Kyle Morrell

No. 35
- Position: Defensive back

Personal information
- Born: October 9, 1963 Scottsdale, Arizona, U.S.
- Died: November 15, 2020 (aged 57) Bountiful, Utah, U.S.
- Listed height: 6 ft 1 in (1.85 m)
- Listed weight: 190 lb (86 kg)

Career information
- High school: Viewmont (Bountiful)
- College: BYU
- NFL draft: 1985: 4th round, 106th overall pick

Career history
- Minnesota Vikings (1986); Indianapolis Colts (1987)*;
- * Offseason or practice squad member only

Awards and highlights
- National champion (1984); First-team All-American (1984); WAC Defensive Player of the Year (1984);
- Stats at Pro Football Reference

= Kyle Morrell =

American football player (1963–2020)

Kyle Douglas Morrell (October 9, 1963 – November 15, 2020) was an American professional football player who was a defensive back in the National Football League (NFL).

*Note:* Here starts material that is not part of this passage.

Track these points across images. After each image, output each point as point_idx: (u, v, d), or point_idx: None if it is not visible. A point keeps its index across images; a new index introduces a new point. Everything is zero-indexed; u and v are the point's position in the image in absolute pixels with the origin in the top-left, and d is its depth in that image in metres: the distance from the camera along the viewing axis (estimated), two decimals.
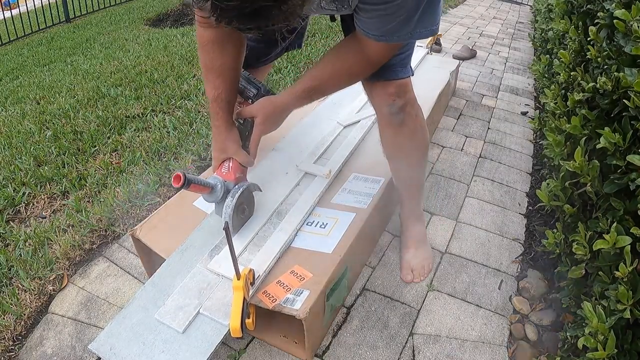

Morrell was born in Scottsdale, Arizona and played scholastically at Viewmont High School in Bountiful, Utah. He played collegiately for the BYU Cougars, where, as a senior, he was a member of their 1984 consensus national champion team. He was also honored his senior year by the Associated Press, as a first-team All-American.

Morrell was selected by the Minnesota Vikings in the fourth round of the 1985 NFL draft, but spent the year on the injured reserve list. He appeared in five games for the Vikings in 1986.

Morrell died on November 15, 2020, in Bountiful, from Amyotrophic lateral sclerosis (ALS).